### [Task item]
Copy every record verbatim. Leave the pictures out.

Stored items:

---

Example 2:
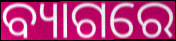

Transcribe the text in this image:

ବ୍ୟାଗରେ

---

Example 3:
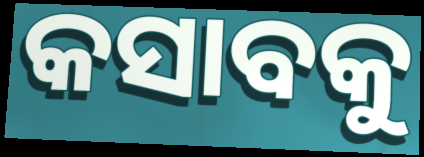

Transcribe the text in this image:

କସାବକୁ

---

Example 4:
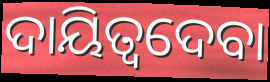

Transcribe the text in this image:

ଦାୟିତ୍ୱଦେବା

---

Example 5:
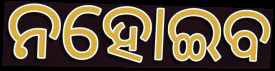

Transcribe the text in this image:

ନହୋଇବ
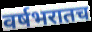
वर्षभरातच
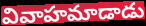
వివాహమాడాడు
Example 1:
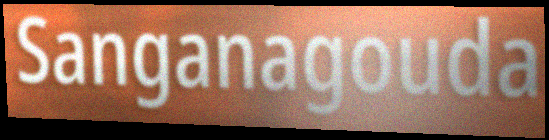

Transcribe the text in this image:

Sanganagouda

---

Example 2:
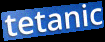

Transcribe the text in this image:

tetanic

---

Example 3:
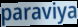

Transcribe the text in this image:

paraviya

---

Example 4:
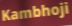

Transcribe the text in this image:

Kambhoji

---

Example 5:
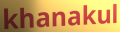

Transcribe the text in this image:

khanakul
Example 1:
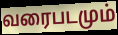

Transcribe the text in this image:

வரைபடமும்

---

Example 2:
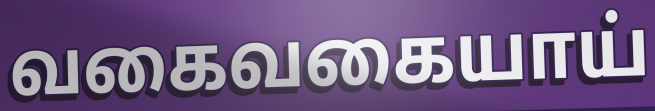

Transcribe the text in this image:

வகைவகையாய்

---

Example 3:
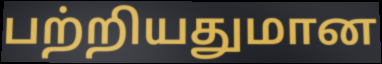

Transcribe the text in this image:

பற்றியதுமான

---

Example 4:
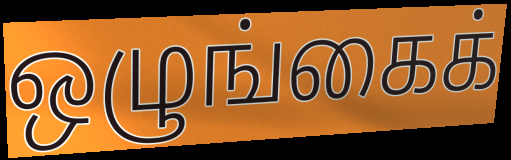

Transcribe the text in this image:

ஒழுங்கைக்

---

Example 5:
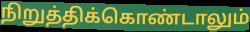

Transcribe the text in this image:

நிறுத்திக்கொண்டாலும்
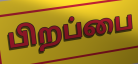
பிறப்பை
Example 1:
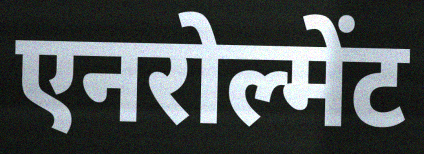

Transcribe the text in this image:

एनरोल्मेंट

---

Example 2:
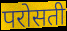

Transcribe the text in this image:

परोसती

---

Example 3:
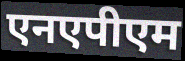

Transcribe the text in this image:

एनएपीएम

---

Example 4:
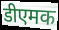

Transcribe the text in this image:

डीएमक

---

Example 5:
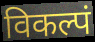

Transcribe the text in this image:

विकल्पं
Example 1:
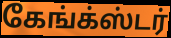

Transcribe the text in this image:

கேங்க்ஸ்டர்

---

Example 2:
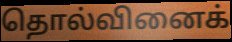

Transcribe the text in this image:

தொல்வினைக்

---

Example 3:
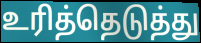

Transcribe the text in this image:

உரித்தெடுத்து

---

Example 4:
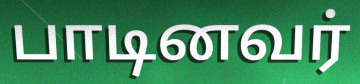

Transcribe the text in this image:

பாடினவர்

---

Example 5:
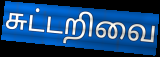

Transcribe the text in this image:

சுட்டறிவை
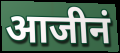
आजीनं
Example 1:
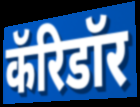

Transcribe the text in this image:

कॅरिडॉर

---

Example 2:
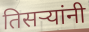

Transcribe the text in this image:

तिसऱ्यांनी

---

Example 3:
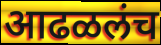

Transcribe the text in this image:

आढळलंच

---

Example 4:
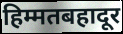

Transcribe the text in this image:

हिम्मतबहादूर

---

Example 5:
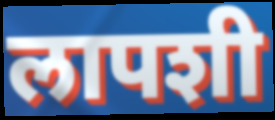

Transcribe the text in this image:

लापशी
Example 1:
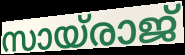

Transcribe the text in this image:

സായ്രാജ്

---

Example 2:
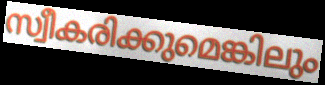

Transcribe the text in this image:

### [Your response]
---

Example 2:

Transcribe the text in this image:

ବ୍ୟାଗରେ

---

Example 3:

Transcribe the text in this image:

କସାବକୁ

---

Example 4:

Transcribe the text in this image:

ଦାୟିତ୍ୱଦେବା

---

Example 5:

Transcribe the text in this image:

ନହୋଇବ
वर्षभरातच
వివాహమాడాడు
Example 1:

Transcribe the text in this image:

Sanganagouda

---

Example 2:

Transcribe the text in this image:

tetanic

---

Example 3:

Transcribe the text in this image:

paraviya

---

Example 4:

Transcribe the text in this image:

Kambhoji

---

Example 5:

Transcribe the text in this image:

khanakul
Example 1:

Transcribe the text in this image:

வரைபடமும்

---

Example 2:

Transcribe the text in this image:

வகைவகையாய்

---

Example 3:

Transcribe the text in this image:

பற்றியதுமான

---

Example 4:

Transcribe the text in this image:

ஒழுங்கைக்

---

Example 5:

Transcribe the text in this image:

நிறுத்திக்கொண்டாலும்
பிறப்பை
Example 1:

Transcribe the text in this image:

एनरोल्मेंट

---

Example 2:

Transcribe the text in this image:

परोसती

---

Example 3:

Transcribe the text in this image:

एनएपीएम

---

Example 4:

Transcribe the text in this image:

डीएमक

---

Example 5:

Transcribe the text in this image:

विकल्पं
Example 1:

Transcribe the text in this image:

கேங்க்ஸ்டர்

---

Example 2:

Transcribe the text in this image:

தொல்வினைக்

---

Example 3:

Transcribe the text in this image:

உரித்தெடுத்து

---

Example 4:

Transcribe the text in this image:

பாடினவர்

---

Example 5:

Transcribe the text in this image:

சுட்டறிவை
आजीनं
Example 1:

Transcribe the text in this image:

कॅरिडॉर

---

Example 2:

Transcribe the text in this image:

तिसऱ्यांनी

---

Example 3:

Transcribe the text in this image:

आढळलंच

---

Example 4:

Transcribe the text in this image:

हिम्मतबहादूर

---

Example 5:

Transcribe the text in this image:

लापशी
Example 1:

Transcribe the text in this image:

സായ്രാജ്

---

Example 2:

Transcribe the text in this image:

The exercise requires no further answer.